Françoise Giroud disait il y a 30 ans que : « La femme serait vraiment l’égale de l’homme le jour où, à un poste important, on désignerait une femme incompétente. » Lorsque je travaillais pour la SSR, il y a bien longtemps, cet objectif avait déjà été atteint. Cela a désormais largement débordé des limites de cette entreprise novatrice.
Le développement économique n’est-il pas entaché par une dette écologique importante ?
– Il a surtout permis depuis le début du 20ème siècle de diminuer drastiquement la famine, la pauvreté, l’illettrisme, la mortalité infantile, de réduire le nombre de guerres, d’augmenter l’espérance de vie et de démultiplier le champ de la connaissance humaine. La seule chose qu’il n’a pas développé, c’est la gratitude de ceux qui en bénéficient…
Faut-il persévérer dans cette voie, sans faire preuve de remise en question, d’imagination dans la recherche d’alternative ?

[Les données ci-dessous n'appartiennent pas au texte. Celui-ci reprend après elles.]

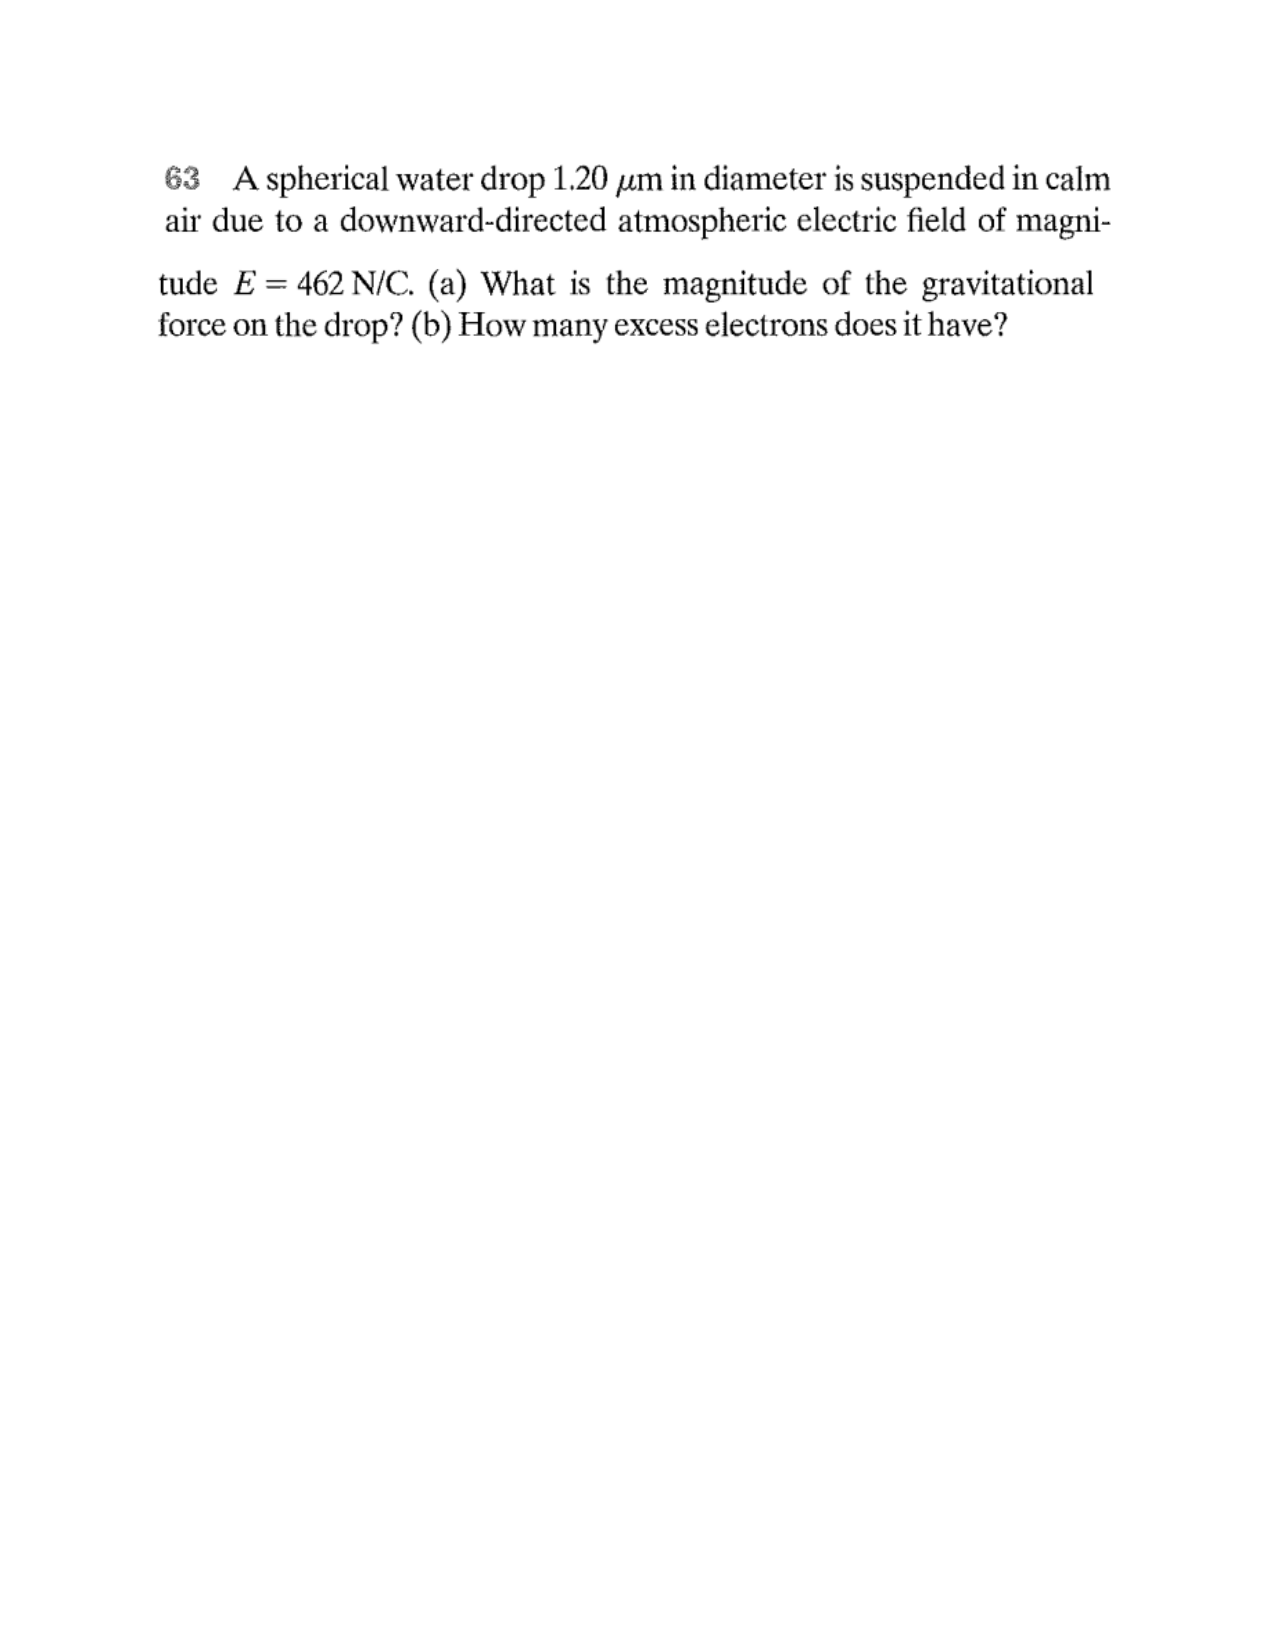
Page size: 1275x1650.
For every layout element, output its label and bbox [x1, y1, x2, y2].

– Si la remise en question consiste à revenir en arrière, façon décroissance, assurément oui. Maintenant, les gens qui n’adhèrent pas cette vieille idéologie rance (l’altermondialisme date du siècle dernier) ne sont pas dépourvus d’imagination et ils trouveront les solutions comme homo sapiens sait le faire depuis quelques millénaires.
Bien cordialement
M. Jacot- Descombes
Merci d’avoir pris le temps de me répondre. Mes questions ne se voulaient pas biaisées mais exprimaient mes doutes.
Si je suis tendance de gauche , je ne suis pas dogmatique et m’intéresse aux autres systèmes par souci de ne pas m’enfermer dans une chapelle.
Vos réponses m’ont-elles convaincu? Les exemples que vous cité sont tangibles et factuels, mais leurs conséquences sont souvent minimisées ce qui rend leur bilan un peu trop favorable à mes yeux.
Nous sommes certainement irréconciliables sur différents points mais comme vous, je ne suis pas prosélyte. Je me réjouis donc de continuer à vous lire pour aiguiser mes doutes et ma curiosité
Cordialement
P.-Y. Bagnoud
Merci à vous.
C’est un plaisir d’échanger sur ce ton et sans acrimonie avec qqun qui ne se tapit pas dans l’anonymat (comme c’est souvent le cas).